■ EXERCISE TASKS ■
[1] Put this sentence from the comment thread on writing a book a year into Spanish: "I don't think I have the mental stamina to produce a book a year - and I certainly don't have enough ideas."
[2] Write the next part of the comment thread on writing a book a year, starting after its last sentence.

■ EXTRACT ■
+++
Well, I do tend to write about a book a year on average--but it's not clear that I write a publishable book a year.

I'm not sure that level of output is really expected unless you're the author of a series, in which case your readers and publisher will both be drumming their fingers on the tabletop waiting for the next installment.

I can see the attraction of a series; you wouldn't have to take of from a standing start each time. Alas, I seem to use my characters up during the course of a book. Perhaps I should learn to be gentler with them?

Tim Stretton said...

I don't think I have the mental stamina to produce a book a year - and I certainly don't have enough ideas.

At the moment I have a couple of "situations", i.e. milieu and broad sweep of the stories, but if I started to write any of them up yet, I'd kill them.

Even the best ideas need room to breathe - at least that's what I'm telling myself as part of my world-class procrastination strategy.

mattfwcurran.com Web Admin said...

I think between them, Doug and Frances have hit the nail on the head. A mixture of fear and exhilaration plays a big part here. There is a definite major high when a book or short story is accepted. There’s nothing like that buzz from a letter or e-mail confirming your book will be published. That feeling doesn’t diminish on the second book, nor I guess would it for the third.
+++
■ EXCERPTED DATA ■

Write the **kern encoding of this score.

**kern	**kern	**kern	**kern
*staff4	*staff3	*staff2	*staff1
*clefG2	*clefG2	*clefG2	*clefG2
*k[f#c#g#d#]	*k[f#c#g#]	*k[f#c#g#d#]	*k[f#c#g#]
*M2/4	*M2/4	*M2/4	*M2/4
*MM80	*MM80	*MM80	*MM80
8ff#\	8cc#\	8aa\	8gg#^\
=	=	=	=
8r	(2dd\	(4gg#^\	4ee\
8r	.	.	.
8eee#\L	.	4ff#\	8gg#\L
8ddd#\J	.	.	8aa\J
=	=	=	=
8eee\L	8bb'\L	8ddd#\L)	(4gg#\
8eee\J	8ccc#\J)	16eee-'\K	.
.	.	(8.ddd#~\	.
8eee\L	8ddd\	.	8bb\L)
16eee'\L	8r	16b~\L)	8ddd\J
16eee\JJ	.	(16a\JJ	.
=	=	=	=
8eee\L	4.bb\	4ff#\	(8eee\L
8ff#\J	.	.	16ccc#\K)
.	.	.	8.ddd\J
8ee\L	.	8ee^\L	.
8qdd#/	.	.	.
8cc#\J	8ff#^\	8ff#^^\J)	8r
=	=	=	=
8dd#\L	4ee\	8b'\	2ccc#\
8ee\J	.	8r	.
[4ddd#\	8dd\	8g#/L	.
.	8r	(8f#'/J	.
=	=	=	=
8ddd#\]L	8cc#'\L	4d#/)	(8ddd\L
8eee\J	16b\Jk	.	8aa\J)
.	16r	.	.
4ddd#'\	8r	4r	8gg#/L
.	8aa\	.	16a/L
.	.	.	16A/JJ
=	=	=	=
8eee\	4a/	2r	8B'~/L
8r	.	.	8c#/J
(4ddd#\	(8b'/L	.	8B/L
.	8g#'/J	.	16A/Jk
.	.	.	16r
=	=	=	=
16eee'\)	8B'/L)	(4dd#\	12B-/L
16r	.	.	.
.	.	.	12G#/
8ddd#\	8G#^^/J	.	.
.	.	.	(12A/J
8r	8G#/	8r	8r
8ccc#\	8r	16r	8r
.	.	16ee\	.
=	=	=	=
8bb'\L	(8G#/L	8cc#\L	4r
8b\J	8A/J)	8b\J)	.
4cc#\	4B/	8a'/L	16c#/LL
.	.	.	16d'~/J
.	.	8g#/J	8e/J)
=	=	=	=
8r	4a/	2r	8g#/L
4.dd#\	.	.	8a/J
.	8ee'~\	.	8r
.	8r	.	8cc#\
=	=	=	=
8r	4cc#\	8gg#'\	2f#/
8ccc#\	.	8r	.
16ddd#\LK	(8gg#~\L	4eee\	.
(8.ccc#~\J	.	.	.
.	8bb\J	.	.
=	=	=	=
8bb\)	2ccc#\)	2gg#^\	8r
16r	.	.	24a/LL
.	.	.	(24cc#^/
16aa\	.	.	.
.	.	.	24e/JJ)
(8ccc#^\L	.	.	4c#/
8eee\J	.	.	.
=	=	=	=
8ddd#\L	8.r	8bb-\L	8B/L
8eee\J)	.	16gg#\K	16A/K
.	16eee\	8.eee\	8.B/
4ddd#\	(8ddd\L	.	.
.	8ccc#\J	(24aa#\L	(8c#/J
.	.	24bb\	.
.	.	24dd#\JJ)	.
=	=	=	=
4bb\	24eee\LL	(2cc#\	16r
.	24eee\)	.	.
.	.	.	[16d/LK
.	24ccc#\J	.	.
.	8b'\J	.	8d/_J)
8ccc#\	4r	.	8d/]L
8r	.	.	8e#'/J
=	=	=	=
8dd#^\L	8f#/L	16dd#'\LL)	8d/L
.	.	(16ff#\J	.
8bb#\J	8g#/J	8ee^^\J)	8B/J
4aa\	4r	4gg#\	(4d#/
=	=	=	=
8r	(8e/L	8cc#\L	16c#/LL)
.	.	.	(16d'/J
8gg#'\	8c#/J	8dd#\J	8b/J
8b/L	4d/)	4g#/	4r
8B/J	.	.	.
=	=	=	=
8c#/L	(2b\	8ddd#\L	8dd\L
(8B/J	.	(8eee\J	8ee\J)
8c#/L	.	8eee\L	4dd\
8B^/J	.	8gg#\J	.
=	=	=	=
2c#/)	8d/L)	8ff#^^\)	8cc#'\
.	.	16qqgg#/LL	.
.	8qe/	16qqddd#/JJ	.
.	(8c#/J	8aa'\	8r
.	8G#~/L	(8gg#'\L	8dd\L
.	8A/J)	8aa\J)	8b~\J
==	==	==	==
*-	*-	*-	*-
+++
■ ANSWERS FOR THE EXERCISE ■
[1] No creo que tenga la resistencia mental para escribir un libro al año, y desde luego no tengo suficientes ideas.

[2]
But it also goes further than that. If you think that many of us have spent years getting into print, a certain amount of impatience might creep through to catch up on those years that have been lost. Add to that the pressure of momentum - the feeling you're in a car without breaks struggling up a steep hill knowing that once you stop you'll only roll down to the bottom again - and you don't want to pause for breath in your career, as we know there are writers who have done so and have struggled to get back into print.

My motivation to write has never really been to be in print, but because I enjoy writing and being read. Being published is an ambition and since achieving that I admit it has skewed my motivation a little. I still enjoy writing, but it's transgressed from being just a hobby to a going concern and I guess the pressure to deliver a regular book will always be there now either because I love the buzz or just because I have an idea that’s desperate to be written, and as David says, writing a series also compels you to keep writing book after book after book because the publisher wants them…

Frances Garrood said...

I go along with pretty well everything everyone's said, pehaps especially Matt's point that once you've had a book published, the incentive to repeat the experience is increased. For me, there is an additional pressure. Time. Being one of the older MNWs, I have this feeling that I must write what I can before ideas/brain cells run out. The Mary Wesleys of this world are rare and wonderful, and sadly, I am not one of them. But then the one book wonders (To Kill a Mocking Bird) are important too, and writers like Donna Tartt (The Secret History, and much later, The Little Friend) seem to take years to produce each novel, and they haven't done badly.

Eliza Graham said...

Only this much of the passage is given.